DESCRIPTION OF THE TASK.
Filter the listing below down to the lines holding the word "Format", and copy those lines.

|---|

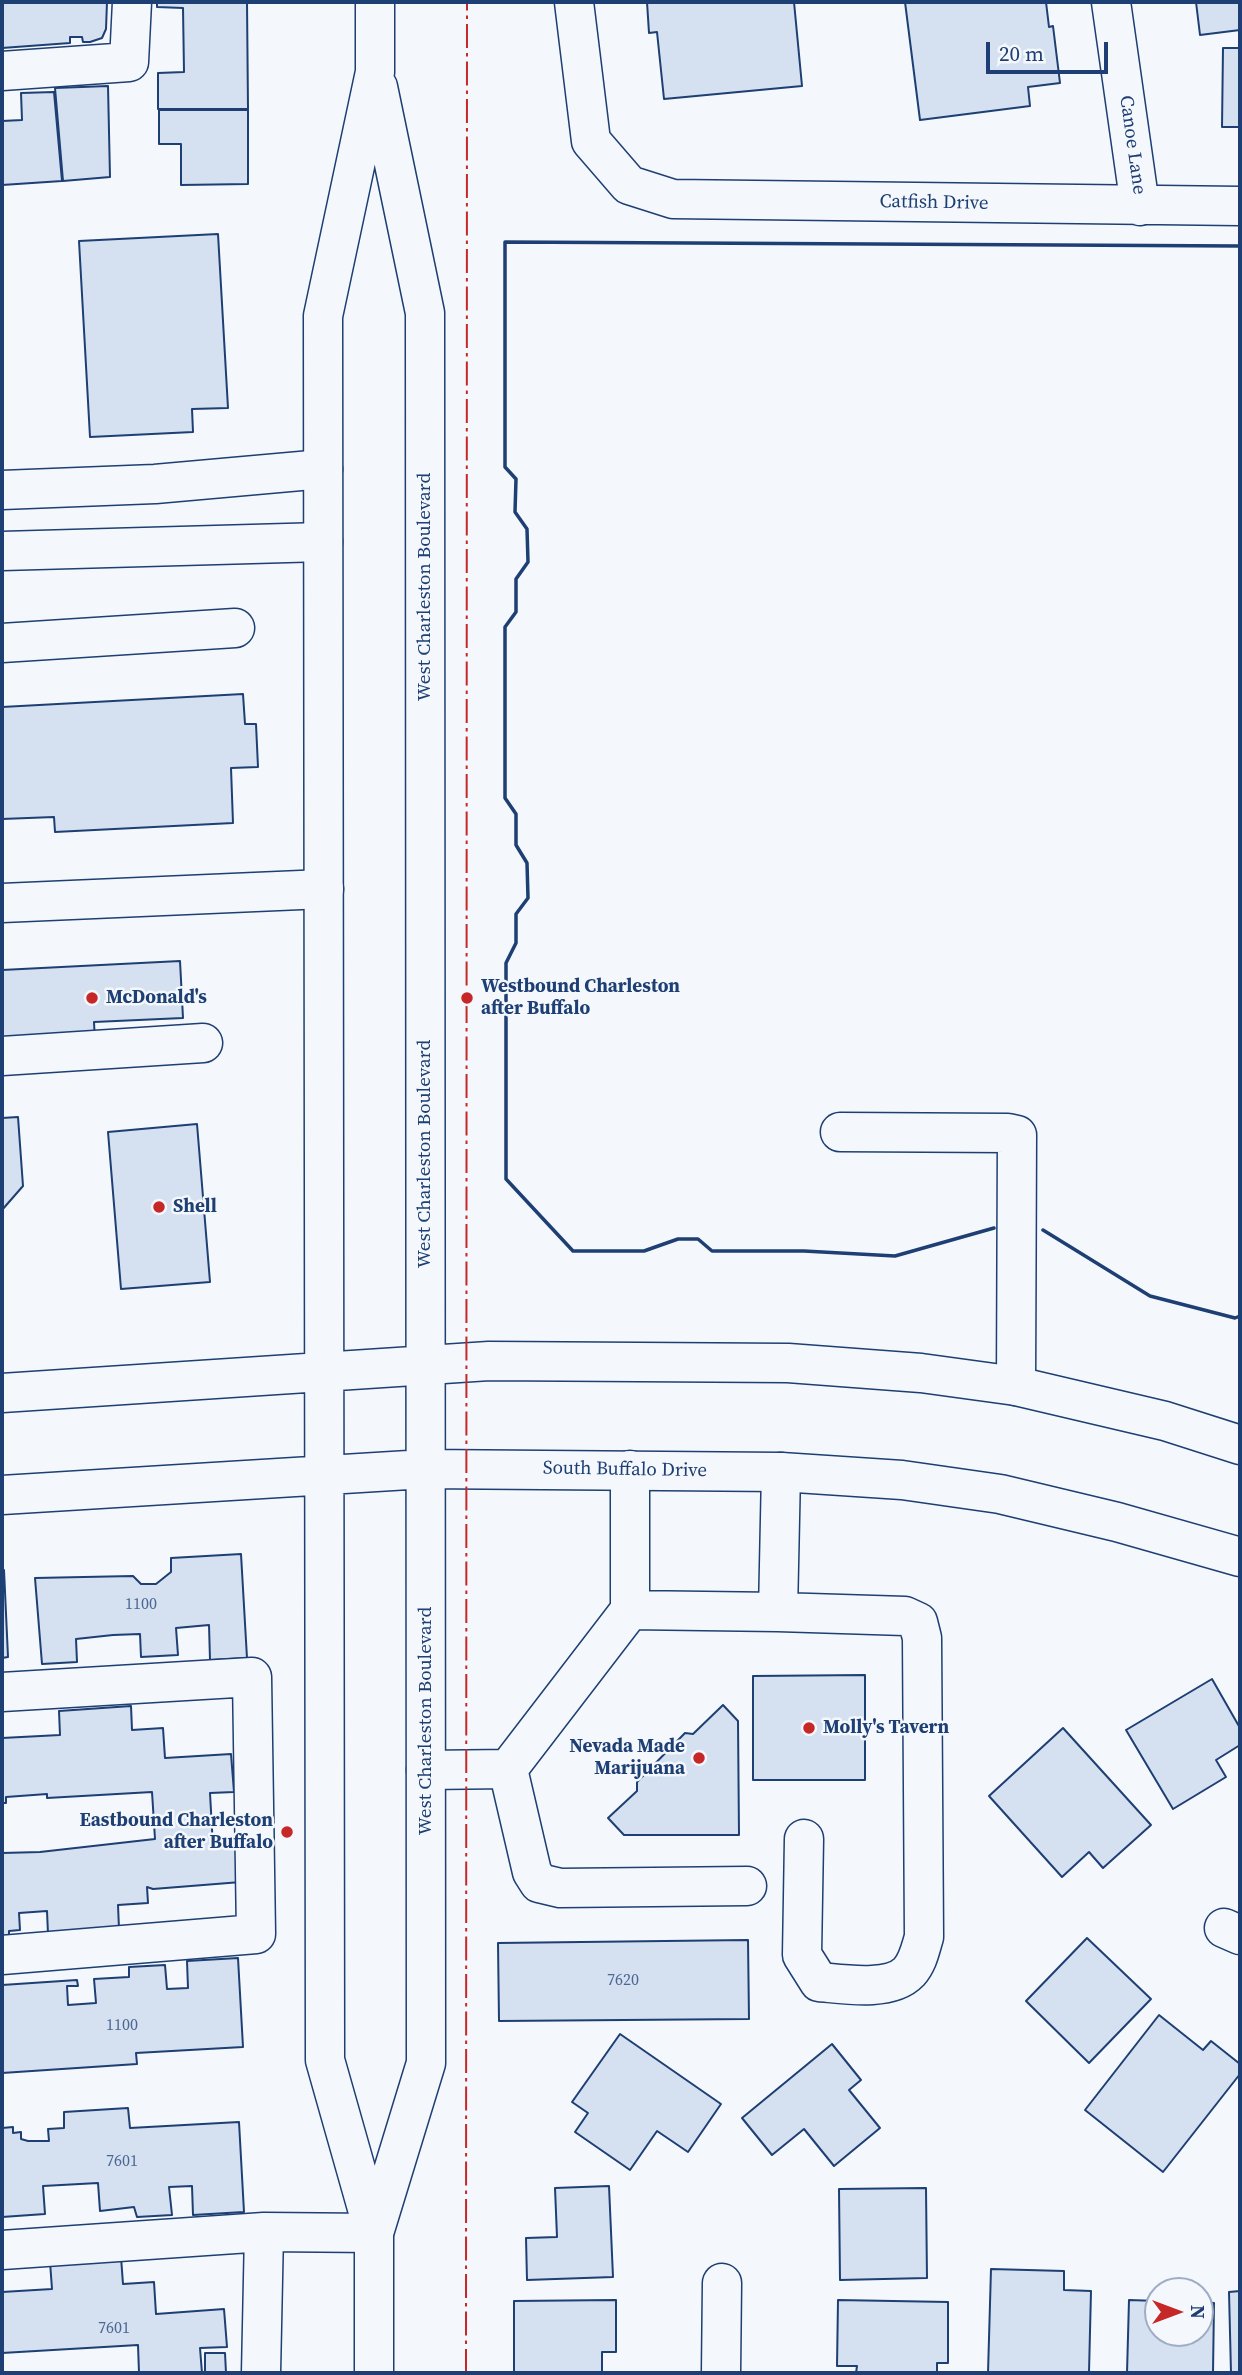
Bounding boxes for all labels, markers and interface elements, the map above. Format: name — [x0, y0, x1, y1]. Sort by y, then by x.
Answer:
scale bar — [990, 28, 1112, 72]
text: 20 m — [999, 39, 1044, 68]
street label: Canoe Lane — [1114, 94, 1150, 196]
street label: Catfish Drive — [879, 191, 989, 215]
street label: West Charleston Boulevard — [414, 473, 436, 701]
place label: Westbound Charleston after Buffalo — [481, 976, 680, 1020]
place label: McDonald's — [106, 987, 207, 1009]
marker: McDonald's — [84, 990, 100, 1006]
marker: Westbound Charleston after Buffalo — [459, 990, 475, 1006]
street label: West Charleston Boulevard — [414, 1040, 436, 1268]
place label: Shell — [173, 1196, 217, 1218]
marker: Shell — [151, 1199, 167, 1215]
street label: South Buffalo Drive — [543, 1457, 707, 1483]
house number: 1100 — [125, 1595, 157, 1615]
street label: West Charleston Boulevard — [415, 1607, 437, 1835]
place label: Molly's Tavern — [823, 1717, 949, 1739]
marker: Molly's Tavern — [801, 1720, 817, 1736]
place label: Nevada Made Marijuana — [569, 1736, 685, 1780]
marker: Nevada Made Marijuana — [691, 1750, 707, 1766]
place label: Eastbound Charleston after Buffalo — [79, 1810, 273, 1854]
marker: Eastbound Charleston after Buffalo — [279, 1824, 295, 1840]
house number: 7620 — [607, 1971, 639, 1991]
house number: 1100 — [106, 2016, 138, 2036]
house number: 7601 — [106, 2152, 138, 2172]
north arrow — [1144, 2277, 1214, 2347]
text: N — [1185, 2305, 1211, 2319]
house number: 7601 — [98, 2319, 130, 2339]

|---|

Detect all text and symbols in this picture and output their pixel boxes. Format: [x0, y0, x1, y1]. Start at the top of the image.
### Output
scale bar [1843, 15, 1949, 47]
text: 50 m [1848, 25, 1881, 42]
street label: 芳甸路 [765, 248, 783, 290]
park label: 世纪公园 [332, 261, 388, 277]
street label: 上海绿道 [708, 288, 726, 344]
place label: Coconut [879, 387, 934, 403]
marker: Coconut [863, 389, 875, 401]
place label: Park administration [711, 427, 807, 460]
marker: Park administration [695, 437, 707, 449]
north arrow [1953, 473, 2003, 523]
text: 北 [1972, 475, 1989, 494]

|---|

RESPONSE BOX.
Bounding boxes for all labels, markers and interface elements, the map above. Format: name — [x0, y0, x1, y1]. Sort by y, then by x.
Detect all text and symbols in this picture and output their pixel boxes. Format: [x0, y0, x1, y1]. Start at the top of the image.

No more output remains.